MINISTERE DE L’AGRICULTURE, DE DEVELOPPEMENT RURAL

 ET DES PECHES MARITIMES

 

 

DIRECTION PROVINCIALE DE CHEFCHAOUEN

 

 

 

Mesdames et messieurs,

J’ai le grand plaisir de vous souhaiter la bienvenue à ce séminaire en mon nom propre et au nom de tous mes collègues à la DPA, au SPEF, à l’UGP et à l’assistance technique au projet MEDA Chefchaouen.

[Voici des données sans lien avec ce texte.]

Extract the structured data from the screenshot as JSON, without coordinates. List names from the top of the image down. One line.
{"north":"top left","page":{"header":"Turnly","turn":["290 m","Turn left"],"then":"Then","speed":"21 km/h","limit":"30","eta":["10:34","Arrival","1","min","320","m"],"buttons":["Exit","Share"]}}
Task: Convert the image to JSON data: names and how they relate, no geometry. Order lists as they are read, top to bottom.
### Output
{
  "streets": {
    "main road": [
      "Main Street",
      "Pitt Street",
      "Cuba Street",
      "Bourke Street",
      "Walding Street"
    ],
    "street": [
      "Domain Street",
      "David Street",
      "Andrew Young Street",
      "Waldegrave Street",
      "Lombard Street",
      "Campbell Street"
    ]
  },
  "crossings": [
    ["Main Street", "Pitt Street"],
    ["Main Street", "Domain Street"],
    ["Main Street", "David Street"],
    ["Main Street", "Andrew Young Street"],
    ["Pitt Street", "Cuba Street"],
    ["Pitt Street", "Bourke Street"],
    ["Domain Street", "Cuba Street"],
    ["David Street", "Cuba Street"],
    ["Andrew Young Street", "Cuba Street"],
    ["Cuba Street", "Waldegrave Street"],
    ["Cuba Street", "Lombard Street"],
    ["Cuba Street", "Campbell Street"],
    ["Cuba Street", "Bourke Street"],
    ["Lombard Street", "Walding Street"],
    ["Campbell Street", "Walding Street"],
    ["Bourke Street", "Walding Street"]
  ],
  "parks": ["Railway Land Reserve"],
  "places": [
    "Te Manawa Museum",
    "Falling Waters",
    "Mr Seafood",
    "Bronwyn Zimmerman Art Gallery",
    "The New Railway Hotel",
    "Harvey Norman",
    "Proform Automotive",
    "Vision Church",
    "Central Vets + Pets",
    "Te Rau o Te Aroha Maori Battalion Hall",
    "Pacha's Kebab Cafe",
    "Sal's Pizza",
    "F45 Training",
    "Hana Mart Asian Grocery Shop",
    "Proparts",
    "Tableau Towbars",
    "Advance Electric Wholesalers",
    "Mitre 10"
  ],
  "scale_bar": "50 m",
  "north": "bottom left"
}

Nous voici donc de nouveau réuni, pour notre seconde rencontre durant laquelle nous réfléchirons cette fois sur l’agriculture de montagne.

 

Le choix du thème s’est naturellement imposé à nous, tant l’agriculture de montagne constitue un enjeu central dans notre province, à la fois pour le développement et pour la protection des ressources naturelles :

Au plan économique, le secteur agricole est vital dans la mesure où les agriculteurs sont dans la plupart des communes rurales de la province, les seuls agents économiques locaux ;

D’un point de vue environnemental, l’activité agricole est essentielle, contribuant à l’entretien des paysages et par delà à la conservation de la biodiversité. .

Mais, malgré son importance l’agriculture de montagne est aujourd’hui menacée. Aucune agriculture ne vit plus en autarcie et le rayon géographique des échanges ne cesse de s’élargir. Ce processus n’est pas nouveau mais il s’accentue nous menant droit à des économies agricoles totalement dépendantes du marché.

Cette accélération des échanges entraîne l’apparition de multiples concurrences territoriales et dans ce contexte la question des coûts de production devient essentielle. Malheureusement, force est de constater que l’avantage comparatif s’établit rarement en faveur de la montagne. A la lumière de ces évolutions, dans quelles conditions le maintien d’une agriculture de montagne est-il envisageable ?

 

Quatre grandes orientations, non exclusives les unes des autre, sont théoriquement possibles :

Comprimer les dépenses en s’engageant dans des modèles extensifs, ce qui suppose obligatoirement grandes exploitations et faible densité agricole.

Compenser les surcoûts par des aides directes aux agriculteurs.

Valoriser les productions spécifiques à la montagne et s’engager dans “la qualité”.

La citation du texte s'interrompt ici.